About half of that price is to pay for the professional examination, custom-fitting the devices to a patient's ears, and follow-up, Ricketts said. One recommendation of the PCAST report is that the process for obtaining a hearing aid be changed so that the professionals doing the examination be required to provide consumers with an audiogram describing their degree of hearing loss that could then be taken to any place that sells OTC hearing aids (CostCo, for example) to buy the device.

Hearing aids are medical devices, so the FDA regulates how they are made and requires they be proved effective. The personal amplification devices are not regulated, so there is no guarantee they work, said Dr. Steve Doettl, an audiologist at the University of Tennessee Health Science Center in Knoxville.

Using poorly designed PASPs to amplify sounds may actually harm your hearing, audiologist Ricketts said, just as occurs if you listen to music at high volume on headphones. Instead of PASPs, audiologists favor an over-the-counter hearing aid that must meet standards for safety and effectiveness, and includes warnings that certain hearing problems require professional treatment.

"PASPs look like a hearing aid and smell like a hearing aid, but we don't call them that," Doettl said. "Let's call it what it is - it is for the treatment of hearing loss - but have strict regulations on the device."

Some consumer advocates have insisted that an over-the-counter hearing aid would be similar to the over-the-counter eyeglasses available at almost every drugstore and grocery store. Audiologists, many of whom might see their business suffer if the OTC proposal is approved, dispute that analogy.

"It is easy to put on reading glasses, hold up a printed paper and say, 'Hey I can read just fine,'" Ricketts said. "Hearing loss and hearing aids aren't like that. My bias is that people aren't very good at doing that."

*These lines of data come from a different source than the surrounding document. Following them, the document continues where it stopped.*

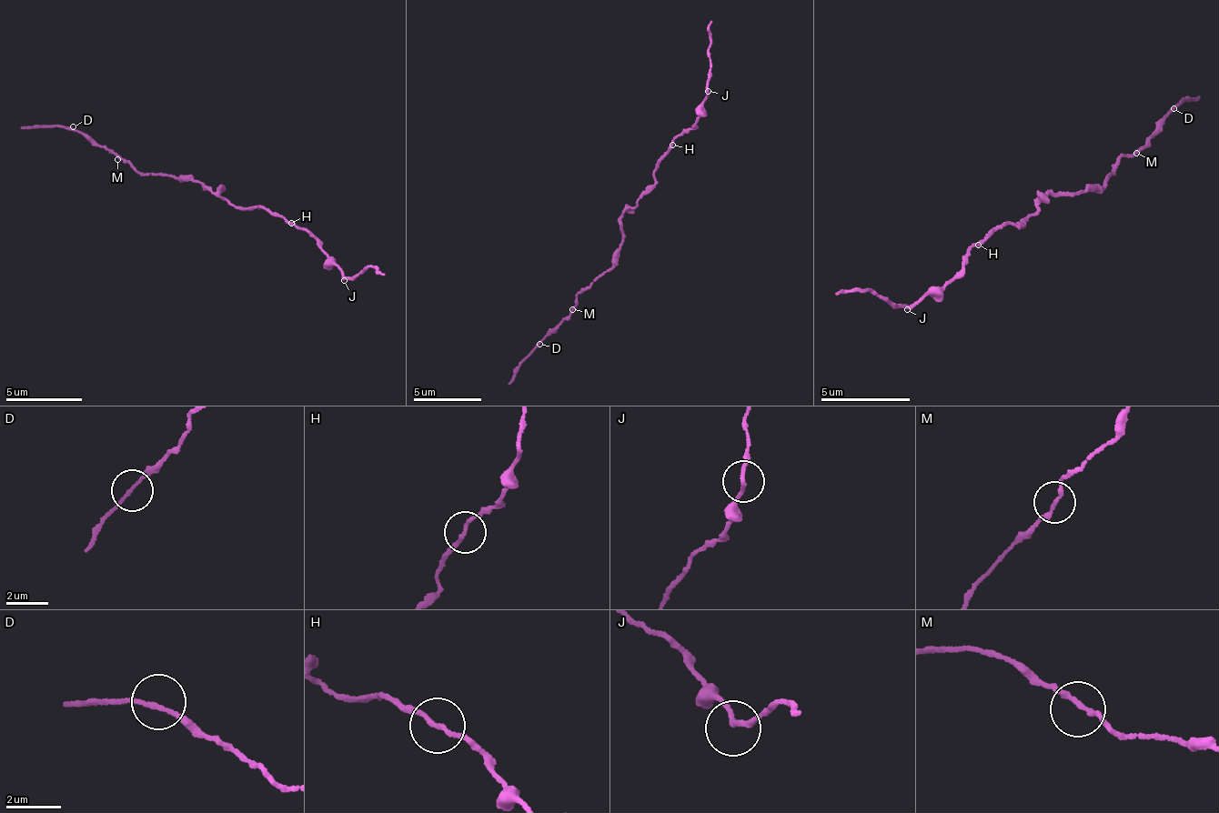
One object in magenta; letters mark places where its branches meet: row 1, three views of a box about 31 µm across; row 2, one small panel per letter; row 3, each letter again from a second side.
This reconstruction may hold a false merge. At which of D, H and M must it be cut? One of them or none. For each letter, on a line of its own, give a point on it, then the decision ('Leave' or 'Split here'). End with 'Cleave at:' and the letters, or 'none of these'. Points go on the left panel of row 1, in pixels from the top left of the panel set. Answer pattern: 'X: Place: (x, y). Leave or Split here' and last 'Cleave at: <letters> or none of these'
D: Place: (73, 126). Leave
H: Place: (291, 223). Split here
M: Place: (117, 159). Leave
Cleave at: H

"Reader glasses are akin to turning up the radio a bit," Doettl said. "A hearing aid for people with hearing loss is not only an amplification issue. There is a resolution issue in their ears. There is a more specific and more difficult medical condition to treat than putting on a pair of glasses."

But there is support in Congress for allowing hearing aids to be sold over-the-counter. Republican U.S. Sen. Chuck Grassley, R-Iowa, and Democratic U.S. Sen. Elizabeth Warren, D-Mass., last month introduced the Over-the-Counter Hearing Aid Act of 2016, to require the FDA to establish rules and regulations for hearing aids that would be very similar to PASPs, but would have to meet certain safety and effectiveness standards.

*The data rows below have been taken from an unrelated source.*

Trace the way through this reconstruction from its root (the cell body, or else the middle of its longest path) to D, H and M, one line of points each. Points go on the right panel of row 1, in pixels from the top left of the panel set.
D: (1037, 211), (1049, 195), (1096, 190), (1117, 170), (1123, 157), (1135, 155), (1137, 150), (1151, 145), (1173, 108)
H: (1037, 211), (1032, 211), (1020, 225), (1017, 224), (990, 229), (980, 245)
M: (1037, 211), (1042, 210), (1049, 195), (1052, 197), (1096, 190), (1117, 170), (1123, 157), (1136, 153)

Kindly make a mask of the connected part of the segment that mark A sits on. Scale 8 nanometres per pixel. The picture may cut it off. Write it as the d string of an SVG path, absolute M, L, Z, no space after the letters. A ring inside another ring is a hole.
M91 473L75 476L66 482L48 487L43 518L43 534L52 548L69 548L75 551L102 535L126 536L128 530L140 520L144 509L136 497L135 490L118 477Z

"This won't affect those who need professional expertise to be fitted for hearing aids or have hearing aids implanted," Grassley said in a press release. "The over-the-counter option is for those who would benefit from a simpler device."

"In my opinion, that is a terrible thing," Chaplin said. "If you buy an inexpensive cheap hearing aid and expect to hear well with background noise, that is not going to happen," she said.

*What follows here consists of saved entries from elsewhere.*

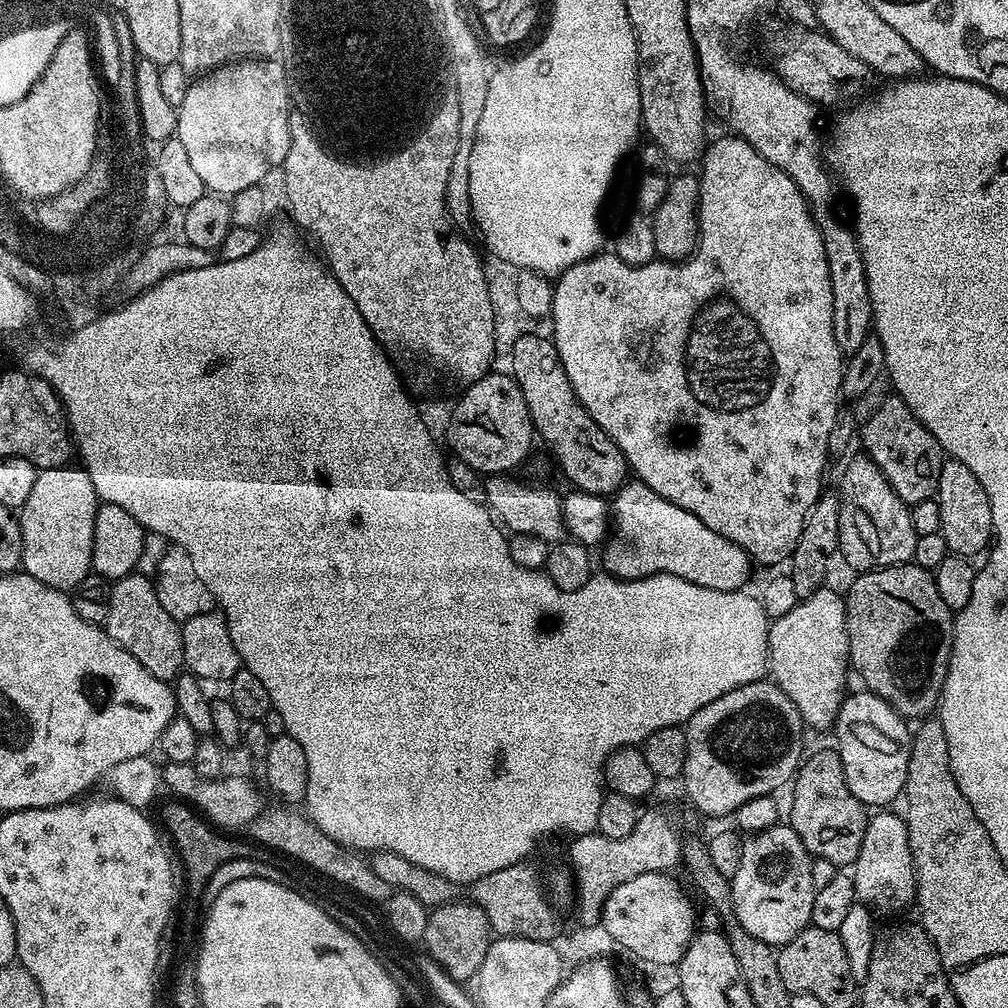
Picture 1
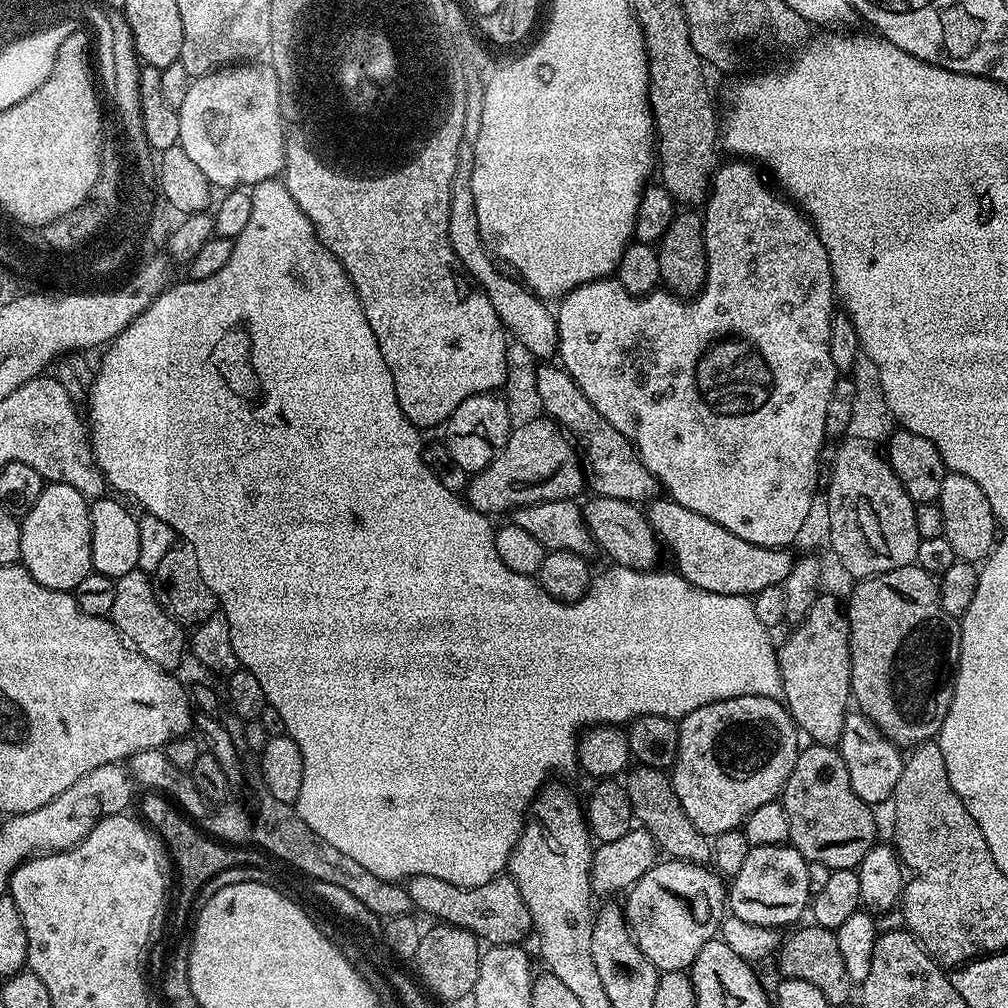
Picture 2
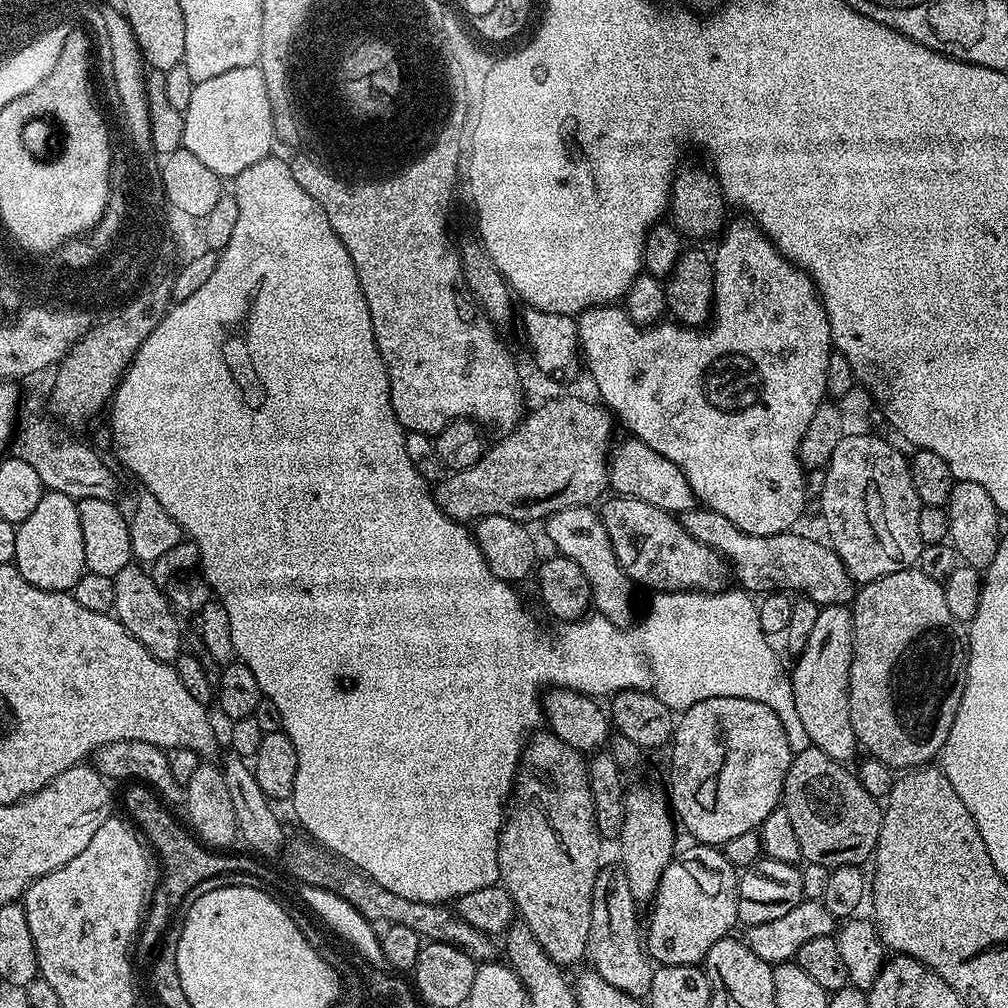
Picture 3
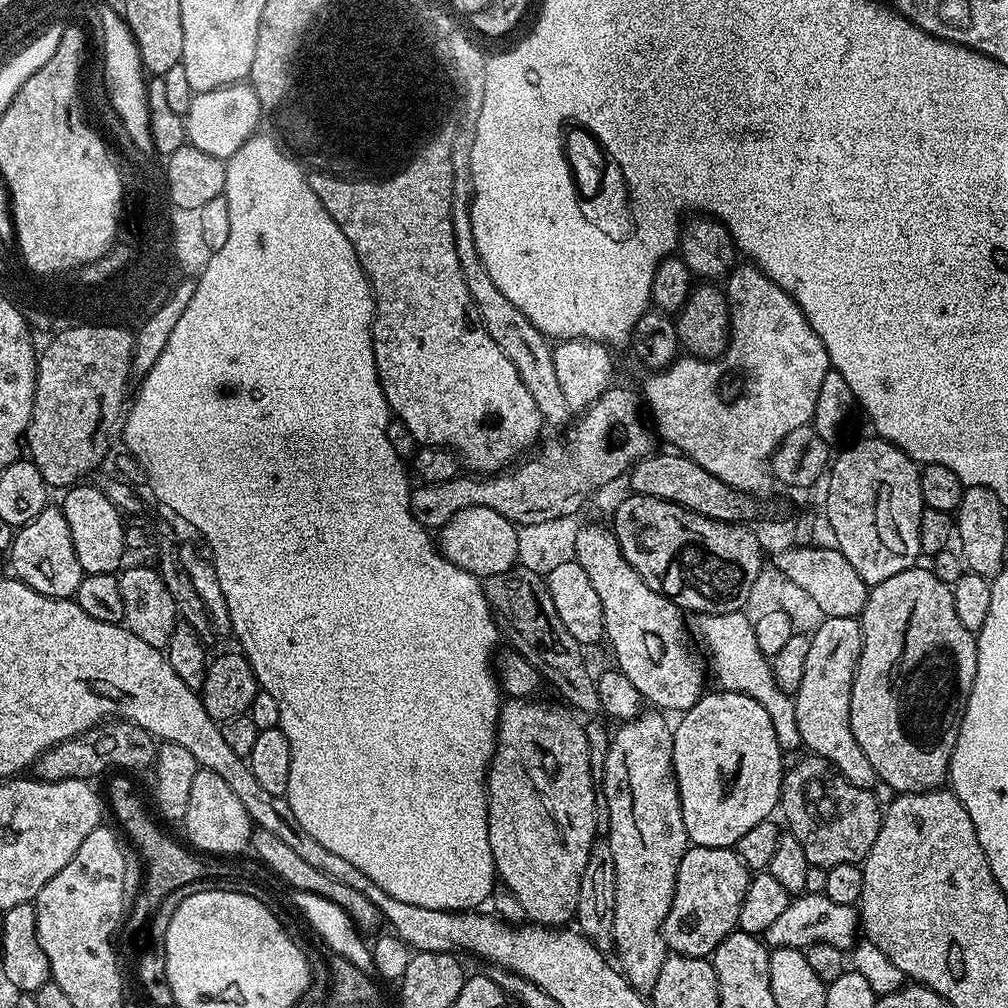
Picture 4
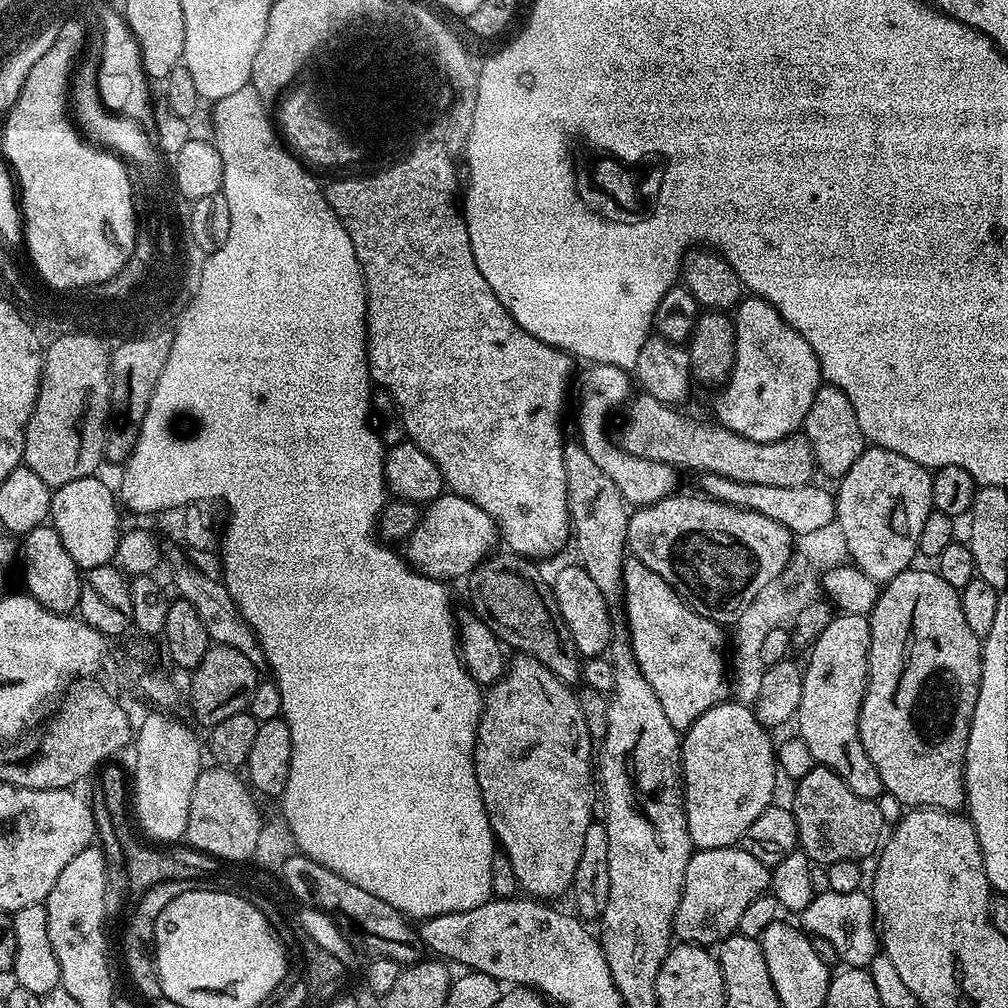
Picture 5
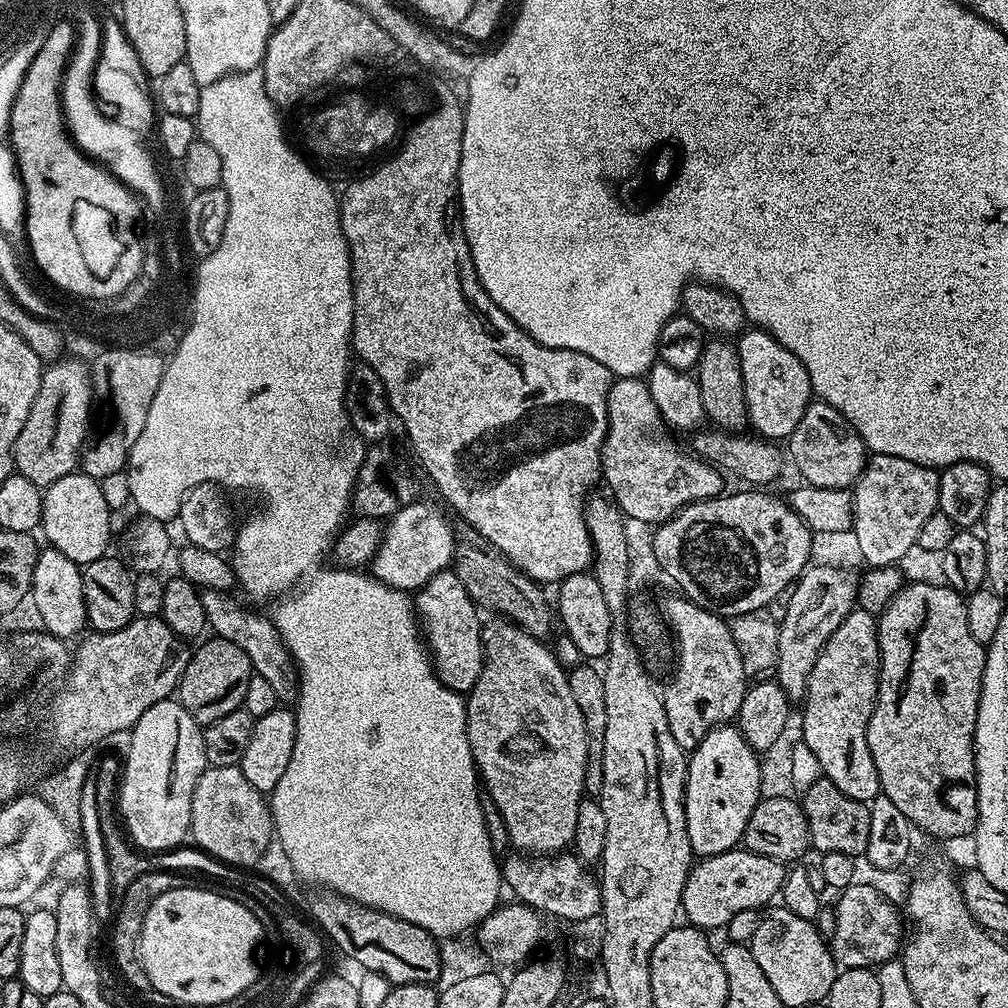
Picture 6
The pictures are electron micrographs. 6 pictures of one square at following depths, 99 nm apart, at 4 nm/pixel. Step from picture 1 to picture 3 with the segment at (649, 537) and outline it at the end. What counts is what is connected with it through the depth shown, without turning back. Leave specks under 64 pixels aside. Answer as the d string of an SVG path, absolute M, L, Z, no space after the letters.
M697 506L679 517L681 527L685 528L689 535L693 536L698 542L713 548L718 555L723 556L728 561L731 571L741 589L749 594L772 594L777 590L783 590L788 594L803 594L807 599L813 600L815 604L821 606L826 604L851 605L856 598L858 591L857 581L846 570L840 555L835 552L827 543L819 544L816 540L811 540L808 536L803 536L800 530L774 534L773 536L748 536L738 530L722 514L711 512L710 509Z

Even if hearing aids are cheaper, audiologists say many people may still avoid them, often because they are seen as a sign of age-related physical decline.

"About 30 percent of people with hearing loss pursue hearing aids," Vanderbilt's Ricketts said. "In countries where they give them away for free, it's only 40 percent, so cost isn't the only factor. There are people who feel like they don't have enough hearing loss to warrant the hassle."

"If you use the reading glass analogy, I'm someone who uses reading glasses, but I didn't until I could no longer read. There are people with hearing loss who say, 'I do OK,' and it has to get bad enough before they will go through the pursuit of amplification."